Seamus Leheny of the Freight Transport Association said it was “welcome news” which would ensure shops had enough of what they needed.
Speaking on BBC Radio Ulster’s Inside Business programme Mr Leheny added he has also asked for a temporary relaxation on rules surrounding working hours for delivery drivers.
‘No prescription medicine shortages’
In a statement on medical supplies, Chief Pharmaceutical Officer Cathy Harrison said: “Extra supplies should not be ordered from your doctor.
“Stockpiling or purchasing medication that you do not need is completely unnecessary and could disadvantage other patients.
“There are no prescription medicine shortages as a result of Covid-19.”

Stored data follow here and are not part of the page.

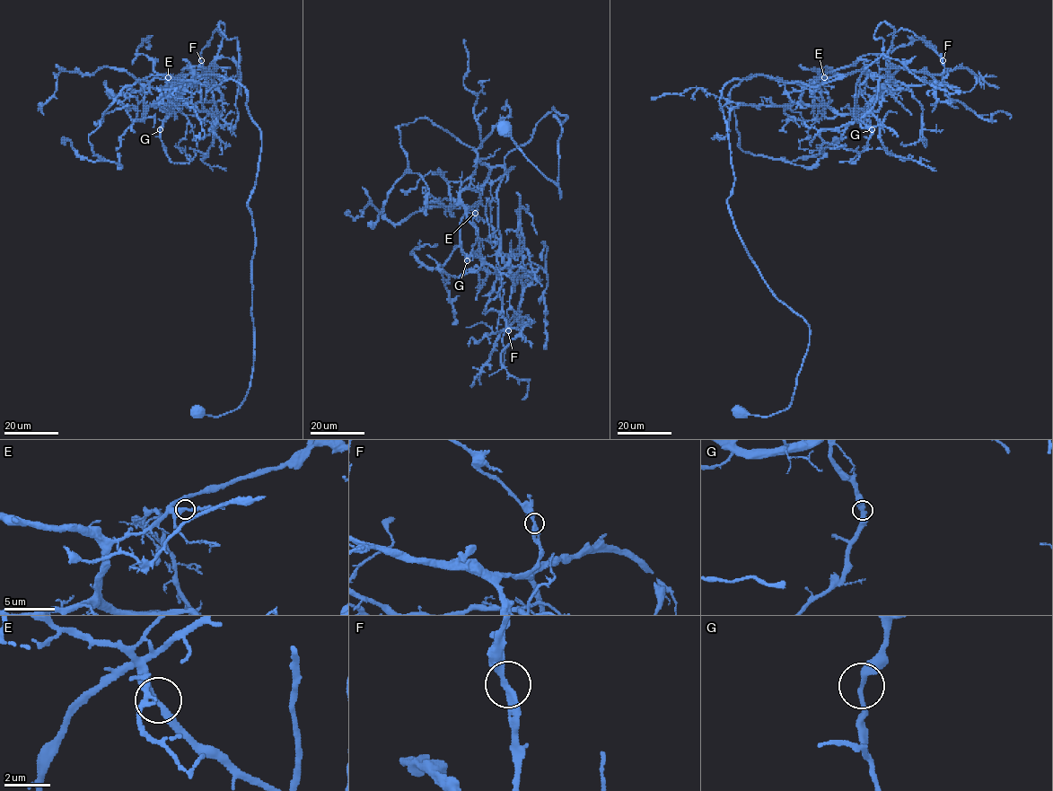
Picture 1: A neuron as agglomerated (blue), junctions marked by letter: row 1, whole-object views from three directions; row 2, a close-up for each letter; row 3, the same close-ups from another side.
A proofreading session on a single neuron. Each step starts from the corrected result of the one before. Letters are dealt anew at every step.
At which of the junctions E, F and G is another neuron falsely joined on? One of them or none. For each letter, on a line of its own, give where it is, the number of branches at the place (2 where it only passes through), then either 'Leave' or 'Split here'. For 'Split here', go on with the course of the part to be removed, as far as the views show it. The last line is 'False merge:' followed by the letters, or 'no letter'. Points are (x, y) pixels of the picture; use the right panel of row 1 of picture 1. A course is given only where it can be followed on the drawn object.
E: Place: (824, 77). Branches: 2. Split here. Course of the part to remove: (824, 77), (884, 76), (894, 29), (878, 27), (881, 55), (856, 85), (854, 117), (873, 127)
F: Place: (943, 60). Branches: 2. Leave
G: Place: (872, 129). Branches: 2. Leave
False merge: E

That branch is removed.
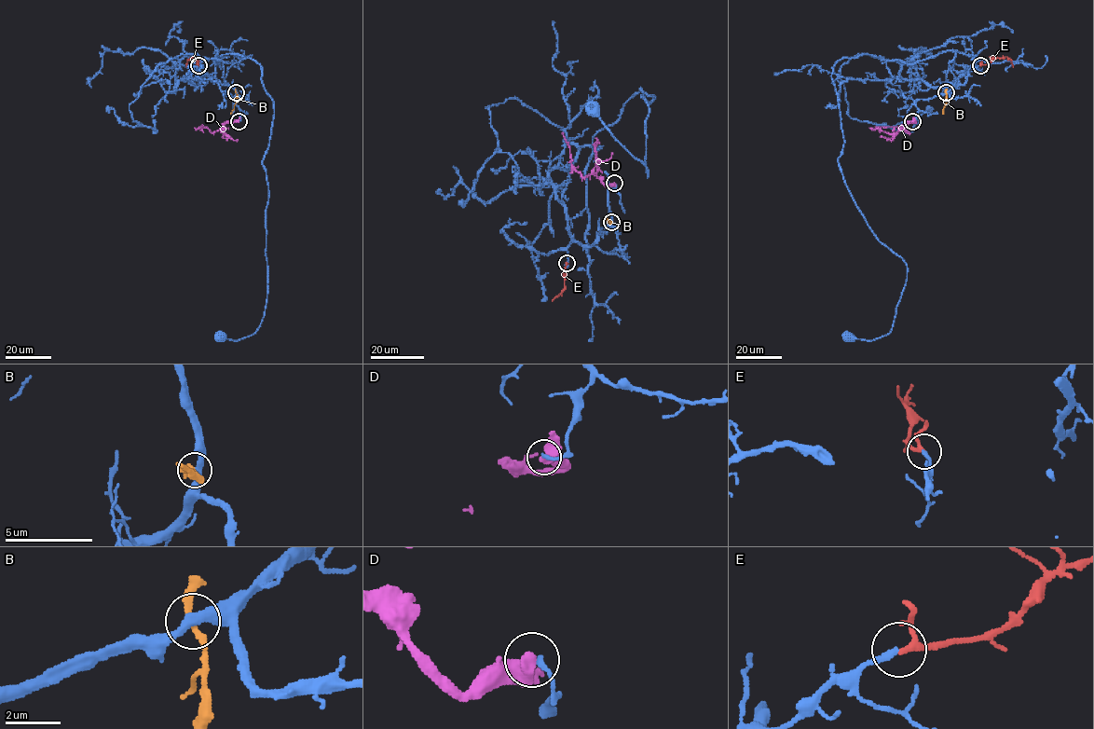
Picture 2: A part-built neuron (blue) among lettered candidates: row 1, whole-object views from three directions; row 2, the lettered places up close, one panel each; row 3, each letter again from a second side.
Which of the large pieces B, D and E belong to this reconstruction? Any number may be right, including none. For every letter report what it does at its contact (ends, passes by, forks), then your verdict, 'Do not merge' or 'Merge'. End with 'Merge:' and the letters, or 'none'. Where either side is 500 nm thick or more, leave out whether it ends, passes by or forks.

On Friday, Health Minister Robin Swann said non-urgent health services in Northern Ireland are to be reduced in order to care for coronavirus patients.
Affected services that are to be scaled back include non-urgent outpatient appointments, day cases, inpatient and diagnostic work.
The cancellations and postponements will be phased in over the coming days and weeks.
Jet2’s decision affects all flights to Spain, including the Balearic Islands and the Canary Islands.
It operates flights from Belfast International Airport to Alicante, Ibiza, Majorca, Malaga, Reus, Lanzarote, Fuerteventura, Gran Canaria and Tenerife.
The airline has also cancelled its flights between Belfast and Malta, in addition to flights to Cyprus, Italy and Austria which had already been suspended.